Segment Start: RECORDS TO USE
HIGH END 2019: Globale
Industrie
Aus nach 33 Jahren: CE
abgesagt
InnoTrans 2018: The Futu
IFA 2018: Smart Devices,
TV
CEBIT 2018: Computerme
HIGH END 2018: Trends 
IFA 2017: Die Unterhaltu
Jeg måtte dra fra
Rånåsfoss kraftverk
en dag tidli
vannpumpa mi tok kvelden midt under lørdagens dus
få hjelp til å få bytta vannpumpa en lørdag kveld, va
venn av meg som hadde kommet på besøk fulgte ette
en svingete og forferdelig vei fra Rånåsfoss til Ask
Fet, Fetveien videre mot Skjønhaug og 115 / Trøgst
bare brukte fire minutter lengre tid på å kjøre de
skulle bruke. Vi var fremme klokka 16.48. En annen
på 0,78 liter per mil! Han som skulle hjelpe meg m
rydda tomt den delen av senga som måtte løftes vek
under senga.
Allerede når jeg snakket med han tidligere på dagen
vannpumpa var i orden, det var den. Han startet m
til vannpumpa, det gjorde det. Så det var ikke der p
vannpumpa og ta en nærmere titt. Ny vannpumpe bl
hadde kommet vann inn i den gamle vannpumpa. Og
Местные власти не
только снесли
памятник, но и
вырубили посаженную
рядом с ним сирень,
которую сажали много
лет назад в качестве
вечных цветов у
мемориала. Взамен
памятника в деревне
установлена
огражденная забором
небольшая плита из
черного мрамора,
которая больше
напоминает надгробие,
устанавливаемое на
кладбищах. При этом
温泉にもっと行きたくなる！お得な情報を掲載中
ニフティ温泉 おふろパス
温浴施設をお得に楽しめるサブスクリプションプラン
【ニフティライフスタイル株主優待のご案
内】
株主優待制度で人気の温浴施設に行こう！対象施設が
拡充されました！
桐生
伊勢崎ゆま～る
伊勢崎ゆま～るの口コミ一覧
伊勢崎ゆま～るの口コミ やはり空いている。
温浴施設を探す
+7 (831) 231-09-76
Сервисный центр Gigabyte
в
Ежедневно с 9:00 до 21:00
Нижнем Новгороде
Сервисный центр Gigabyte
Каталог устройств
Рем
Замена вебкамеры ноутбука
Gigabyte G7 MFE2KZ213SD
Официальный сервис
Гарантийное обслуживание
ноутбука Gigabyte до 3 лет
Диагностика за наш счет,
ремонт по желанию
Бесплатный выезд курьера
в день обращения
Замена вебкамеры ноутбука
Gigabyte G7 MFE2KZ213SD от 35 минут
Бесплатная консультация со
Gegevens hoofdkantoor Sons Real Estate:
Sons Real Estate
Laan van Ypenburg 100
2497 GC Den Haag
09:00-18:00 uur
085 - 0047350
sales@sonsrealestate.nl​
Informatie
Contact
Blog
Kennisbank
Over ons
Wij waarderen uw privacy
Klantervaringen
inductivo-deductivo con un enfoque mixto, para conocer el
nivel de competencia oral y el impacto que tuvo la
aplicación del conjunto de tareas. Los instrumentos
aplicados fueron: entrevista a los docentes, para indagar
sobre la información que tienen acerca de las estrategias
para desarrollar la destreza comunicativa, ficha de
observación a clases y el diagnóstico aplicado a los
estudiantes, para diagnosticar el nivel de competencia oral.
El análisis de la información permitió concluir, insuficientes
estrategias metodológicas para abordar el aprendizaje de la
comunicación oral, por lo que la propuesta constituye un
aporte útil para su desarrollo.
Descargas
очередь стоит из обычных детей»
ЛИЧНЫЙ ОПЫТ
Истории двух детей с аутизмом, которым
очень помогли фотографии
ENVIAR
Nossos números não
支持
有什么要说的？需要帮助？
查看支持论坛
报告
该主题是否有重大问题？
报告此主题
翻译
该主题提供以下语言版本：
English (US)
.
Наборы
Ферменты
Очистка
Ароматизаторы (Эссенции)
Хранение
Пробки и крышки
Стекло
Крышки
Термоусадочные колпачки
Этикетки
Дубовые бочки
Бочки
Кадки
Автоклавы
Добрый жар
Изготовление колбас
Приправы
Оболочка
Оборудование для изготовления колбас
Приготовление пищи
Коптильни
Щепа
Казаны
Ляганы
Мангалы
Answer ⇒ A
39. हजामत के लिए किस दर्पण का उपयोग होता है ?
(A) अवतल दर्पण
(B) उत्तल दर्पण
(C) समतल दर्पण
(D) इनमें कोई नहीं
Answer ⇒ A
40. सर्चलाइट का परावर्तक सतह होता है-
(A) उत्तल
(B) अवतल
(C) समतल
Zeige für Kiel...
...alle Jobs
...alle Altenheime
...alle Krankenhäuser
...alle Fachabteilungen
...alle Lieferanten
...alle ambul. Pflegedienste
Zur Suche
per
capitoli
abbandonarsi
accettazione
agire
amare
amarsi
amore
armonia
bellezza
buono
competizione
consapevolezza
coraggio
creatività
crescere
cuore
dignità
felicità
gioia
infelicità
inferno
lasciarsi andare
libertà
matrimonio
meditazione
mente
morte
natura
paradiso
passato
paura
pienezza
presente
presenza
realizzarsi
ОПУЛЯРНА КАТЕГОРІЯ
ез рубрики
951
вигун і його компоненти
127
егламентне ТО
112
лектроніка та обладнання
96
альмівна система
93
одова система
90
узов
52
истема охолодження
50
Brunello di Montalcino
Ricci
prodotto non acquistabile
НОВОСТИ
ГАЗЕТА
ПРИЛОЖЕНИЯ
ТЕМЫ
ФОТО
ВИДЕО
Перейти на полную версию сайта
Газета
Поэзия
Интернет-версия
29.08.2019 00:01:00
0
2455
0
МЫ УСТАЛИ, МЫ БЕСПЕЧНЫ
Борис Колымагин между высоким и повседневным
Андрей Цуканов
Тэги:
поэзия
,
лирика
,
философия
Segment End: RECORDS TO USE
**WHAT THE EXERCISE ASKS**. The expected answer is the lines from the one containing "prodotto non acquistabile" through the end of the material, reproduced exactly with both ends kept.

**EXERCISE OUTPUT**.
prodotto non acquistabile
НОВОСТИ
ГАЗЕТА
ПРИЛОЖЕНИЯ
ТЕМЫ
ФОТО
ВИДЕО
Перейти на полную версию сайта
Газета
Поэзия
Интернет-версия
29.08.2019 00:01:00
0
2455
0
МЫ УСТАЛИ, МЫ БЕСПЕЧНЫ
Борис Колымагин между высоким и повседневным
Андрей Цуканов
Тэги:
поэзия
,
лирика
,
философия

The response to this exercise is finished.